Discontinuity in the responses of ecosystem processes and multifunctionality to altered soil community composition

Abstract

Ecosystem management policies increasingly emphasize provision of multiple, as opposed to single, ecosystem services. Management for such "multifunctionality" has stimulated research into the role that biodiversity plays in providing desired rates of multiple ecosystem processes. Positive effects of biodiversity on indices of multifunctionality are consistently found, primarily because species that are redundant for one ecosystem process under a given set of environmental conditions play a distinct role under different conditions or in the provision of another ecosystem process. Here we show that the positive effects of diversity (specifically community composition) on multifunctionality indices can also arise from a statistical fallacy analogous to Simpson's paradox (where aggregating data obscures causal relationships). We manipulated soil faunal community composition in combination with nitrogen fertilization of model grassland ecosystems and repeatedly measured five ecosystem processes related to plant productivity, carbon storage, and nutrient turnover. We calculated three common multifunctionality indices based on these processes and found that the functional complexity of the soil communities had a consistent positive effect on the indices. However, only two of the five ecosystem processes also responded positively to increasing complexity, whereas the other three responded neutrally or negatively. Furthermore, none of the individual processes responded to both the complexity and the nitrogen manipulations in a manner consistent with the indices. Our data show that multifunctionality indices can obscure relationships that exist between communities and key ecosystem processes, leading us to question their use in advancing theoretical understanding--and in management decisions--about how biodiversity is related to the provision of multiple ecosystem services.
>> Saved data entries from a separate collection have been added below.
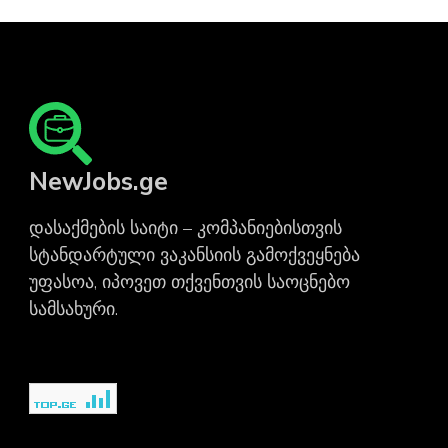
NewJobs.ge
დასაქმების საიტი – კომპანიებისთვის
სტანდარტული ვაკანსიის გამოქვეყნება
უფასოა, იპოვეთ თქვენთვის საოცნებო
სამსახური.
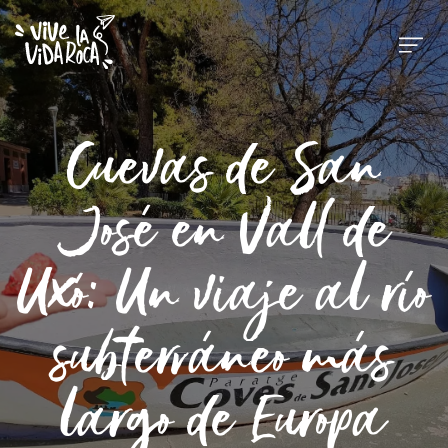
Cuevas de San
José en Vall de
Uxó: Un viaje al río
subterráneo más
largo de Europa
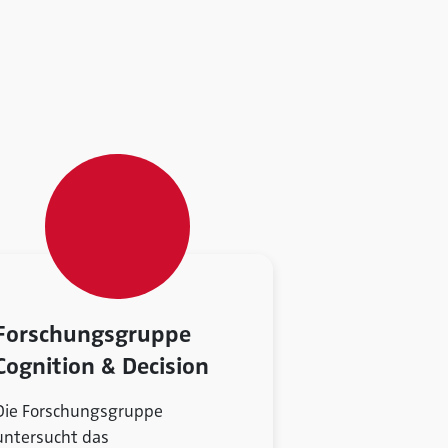
Forschungsgruppe
Cognition & Decision
Die Forschungsgruppe
untersucht das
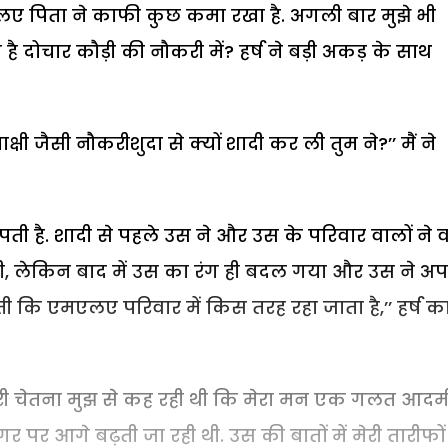
मएलए पिता ने काफी कुछ कमा रखा है. अगली बार मुझे भी
दोचार कौड़ी की नौकरी में? हर्ष ने बड़ी अकड़ के साथ
षी जैसी नौकरीशुदा से क्यों शादी कर ली तुम ने?’’ मैं ने
ी है. शादी से पहले उस ने और उस के परिवार वालों ने व
गी, लेकिन बाद में उस का रंग ही बदल गया और उस ने अ
ी कि एमएलए परिवार में किस तरह रहा जाता है,’’ हर्ष क
मेरी चेतना मुझ से कह रही थी कि मेरा मन एक गलत आदम
र पर आगे बढ़ती जा रही थी. उस की बातों में मेरी तारीफों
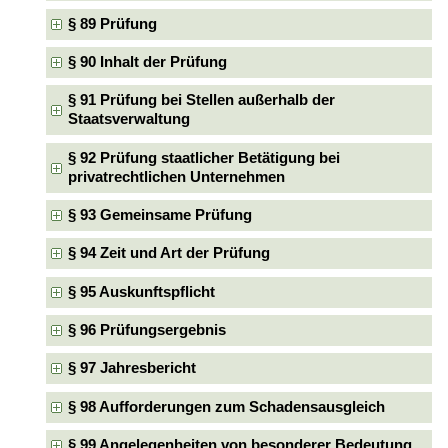
§ 89 Prüfung
§ 90 Inhalt der Prüfung
§ 91 Prüfung bei Stellen außerhalb der
Staatsverwaltung
§ 92 Prüfung staatlicher Betätigung bei
privatrechtlichen Unternehmen
§ 93 Gemeinsame Prüfung
§ 94 Zeit und Art der Prüfung
§ 95 Auskunftspflicht
§ 96 Prüfungsergebnis
§ 97 Jahresbericht
§ 98 Aufforderungen zum Schadensausgleich
§ 99 Angelegenheiten von besonderer Bedeutung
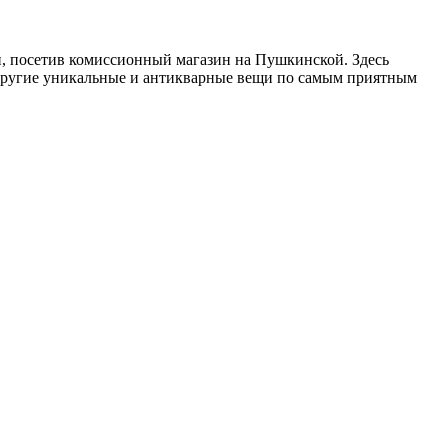
, посетив комиссионный магазин на Пушкинской. Здесь
 другие уникальные и антикварные вещи по самым приятным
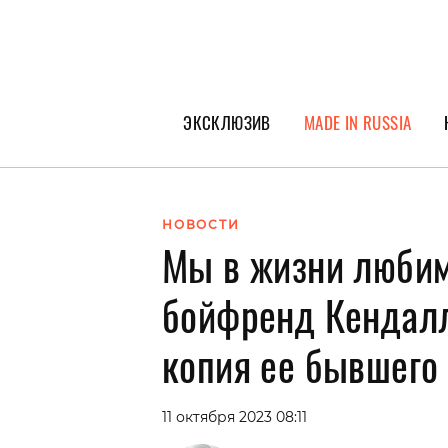
ЭКСКЛЮЗИВ
MADE IN RUSSIA
ГЕРОИ PEOPLETALK
СПЕЦПРОЕКТЫ
НОВОСТИ
Мы в жизни любим
ИНТЕРВЬЮ
ПОКОЛЕНИЕ
бойфренд Кендал
копия ее бывшего
11 октября 2023 08:11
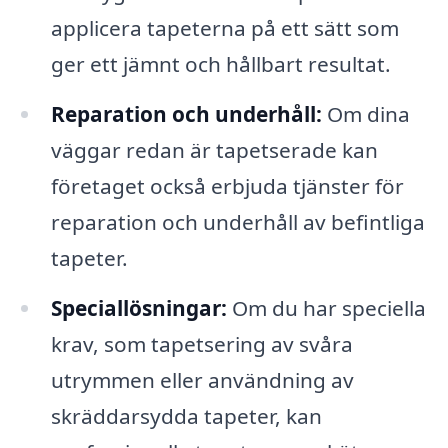
applicera tapeterna på ett sätt som
ger ett jämnt och hållbart resultat.
Reparation och underhåll:
Om dina
väggar redan är tapetserade kan
företaget också erbjuda tjänster för
reparation och underhåll av befintliga
tapeter.
Speciallösningar:
Om du har speciella
krav, som tapetsering av svåra
utrymmen eller användning av
skräddarsydda tapeter, kan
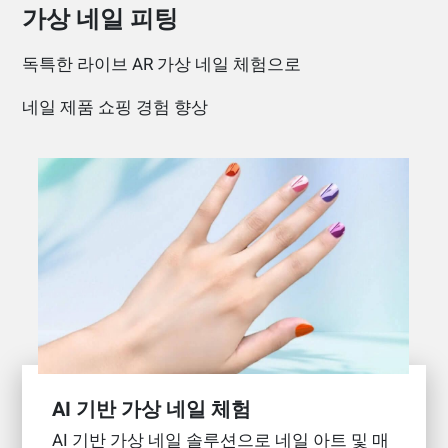
가상 네일 피팅
독특한 라이브 AR 가상 네일 체험으로
네일 제품 쇼핑 경험 향상
AI 기반 가상 네일 체험
AI 기반 가상 네일 솔루션으로 네일 아트 및 매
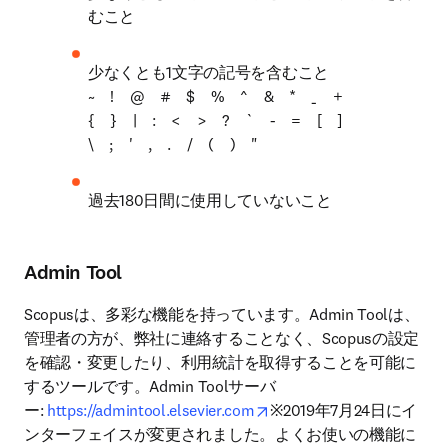
むこと
少なくとも1文字の記号を含むこと

~　!　@　#　$　%　^　&　*　_　+　
{　}　|　:　<　>　?　`　-　=　[　]　
\　;　'　,　.　/　(　)　"
過去180日間に使用していないこと
Admin Tool
Scopusは、多彩な機能を持っています。Admin Toolは、
管理者の方が、弊社に連絡することなく、Scopusの設定
を確認・変更したり、利用統計を取得することを可能に
するツールです。Admin Toolサーバ
opens in new tab/window
ー: 
https://admintool.elsevier.com
※2019年7月24日にイ
ンターフェイスが変更されました。よくお使いの機能に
Keywords: aboveground–belowground interactions; ecosystem functioning; plant-soil feedbacks; soil biodiversity; soil fauna.

Fig. 1.

Loss of soil community functional complexity decreases multifunctionality when measured as (A) average multifunctionality or (B) the number of functions exceeding threshold levels of maximum process rates. Data points in A are jittered to visualize vertical spread, and represent average multifunctionality of each replicate at each of the four time points at which measures were taken. The horizontal line shows the median, the box the 25th and 75th percentiles of the data, and the extent of the whiskers 1.5 times the interquartile range. (B) Lines represent the slope between soil fauna loss and the number of functions greater than or equal to a threshold value. Separate statistical models were fit at each threshold ranging from 5 to 99% of maximum functioning, with blue lines indicating high percentages of maximum functioning and red lines indicating low percentages of maximum functioning. The curve in C indicates the change in the slope of the relationship described in B across all thresholds with the gray area showing SE. When the error does not cross the zero line (starting at 72%), the loss of soil community functional complexity is associated with a statistically significant decrease in ecosystem multifunctionality.

Fig. 2.

Loss of soil community functional complexity and nitrogen fertilization effects on the rates of five biogeochemical processes, compared with the response of average multifunctionality (Multifunc). The biogeochemical processes are net primary productivity (NPP); net ecosystem productivity (NEP); decomposition of a standard litter (S-litter); decomposition of litter returned within each replicate community (R-litter); and total community respiration (Respn). Each symbol represents the mean response to the complexity by fertilization treatments, and lines connect low- and high-complexity plots within control or nitrogen-fertilized subplots to facilitate the visualization of community effects. Values are standardized using a z-score transformation to permit comparison with the response of average multifunctionality and between processes with different units and absolute magnitudes. The statistical significance and coefficients of the complexity by fertilization treatments are given in Table 1 and the full process data in Fig. S1. Only standard litter decomposition responds in a qualitative manner (i.e., there is a positive complexity effect and no nitrogen or interaction effect) that is consistent with multifunctionality, but the absolute magnitude of the decomposition response to the community manipulation is much greater than for multifunctionality. The discontinuity between the individual process and multifunctionality responses raises questions about the practical and mechanistic interpretation of multifunctionality indices.